Of the myriad acts now dabbling in psychedelia, most retain a sense of the present; they are reinventing the weird to some extent. No such contemporary concerns for Copenhagen’s The Wands, whose songs are soaked in Rickenbacker fuzz and Farfisa organ swells, whose videos contain traces of nudity and lava lamp, and whose lyrical proclamations range from “Let your freak flag fly” to “I softly drift through time and space” and, more worryingly, “My totem pole is aching”. Their singer, the nasal Christian Skibdal, makes it all sound like flower-power-era Spinal Tap fronted by Brett Anderson.
Yet while this Danish duo go large on the patchouli pastiche, ‘The Dawn’ is a gratifying listen, its enthusiastic acid-rock being more musically ambitious than many a standard garage act, banging home just how critical an influence the late-Sixties has been on all-ages indie. In fact, right from the fried-electric hippy-shake of opener, ‘Sound Of The Machine’, some dominant guitar playing lends weight to that Suede reference, while the perky ‘And Full Of Colours’ has more than a touch of scouse surrealists The Coral about it. The groovy swagger and savvy arrangement on ‘Totem Part II’ sounds like a dirtier version of John Squire’s Seahorses. Without John Squire, perhaps. Other numbers, such as ‘War’, with its sticky keyboard warp and wah-wah solo, is straight outta ’68, while ‘Circles’ underpins its psilocybin-pop with a shot of northern soul.

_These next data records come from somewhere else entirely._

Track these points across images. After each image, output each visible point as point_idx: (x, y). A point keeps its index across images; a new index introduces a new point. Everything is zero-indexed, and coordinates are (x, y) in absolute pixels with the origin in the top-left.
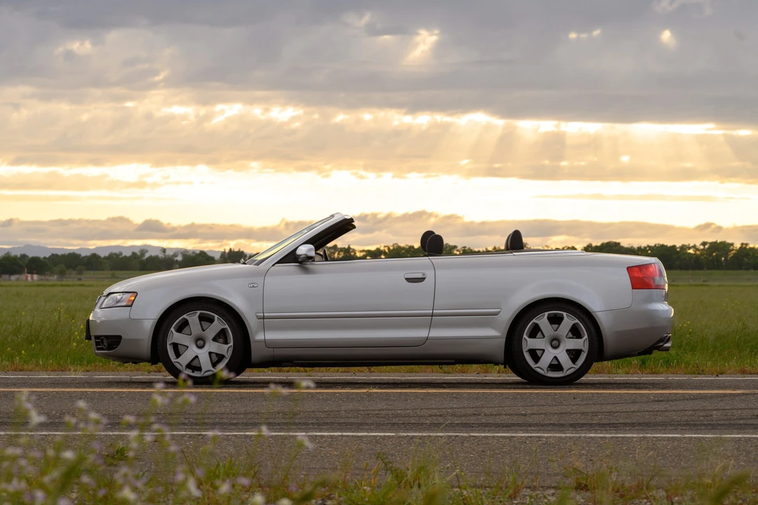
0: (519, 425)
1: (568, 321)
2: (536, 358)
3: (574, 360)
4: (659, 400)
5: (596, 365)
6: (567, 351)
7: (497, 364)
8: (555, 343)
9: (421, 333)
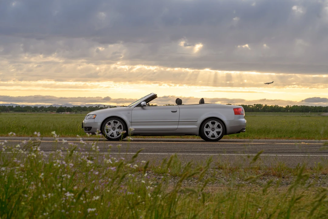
0: (203, 152)
1: (217, 123)
2: (208, 134)
3: (218, 134)
4: (242, 145)
5: (224, 136)
6: (216, 132)
7: (197, 135)
8: (213, 129)
9: (176, 127)
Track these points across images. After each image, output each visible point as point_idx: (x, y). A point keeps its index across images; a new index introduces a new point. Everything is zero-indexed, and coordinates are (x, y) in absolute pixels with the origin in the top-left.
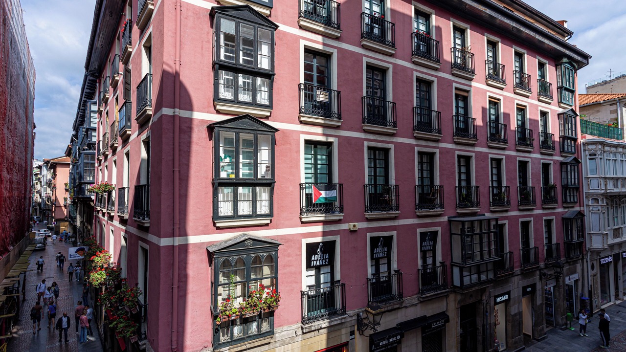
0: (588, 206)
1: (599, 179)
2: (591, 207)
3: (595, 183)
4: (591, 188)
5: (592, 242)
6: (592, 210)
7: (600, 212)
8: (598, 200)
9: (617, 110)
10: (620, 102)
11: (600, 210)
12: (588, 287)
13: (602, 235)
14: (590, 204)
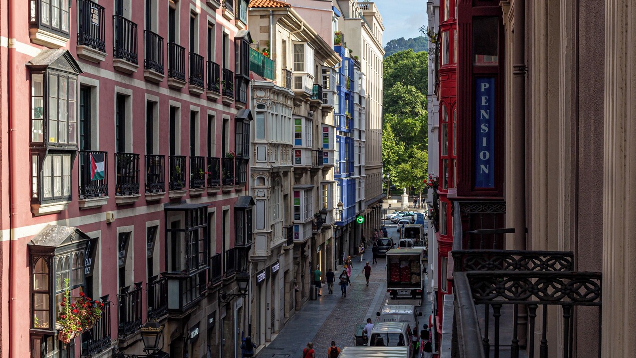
0: (253, 189)
1: (266, 146)
2: (257, 191)
3: (262, 151)
4: (258, 161)
5: (256, 248)
6: (258, 197)
7: (266, 198)
8: (264, 179)
9: (269, 28)
10: (273, 15)
11: (266, 196)
12: (249, 322)
13: (266, 235)
14: (256, 187)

As if anticipating a comedown, ‘The Dawn’ lumbers to its conclusion with a trio of lustful, Floydian sub-epics. Skibdal is at it again on ‘The Name Of The Mountain’: “Magic beans and broken dreams/Nothing’s really as it seems… let’s go get it on”. The Wands’ preoccupation with free love, hallucinogenic imagery and technophobia may seem out of step with the mean-spirited materialism of our age, but their unashamed embrace of such frowned-upon fruits makes a success of this playful trip to the source of psyche.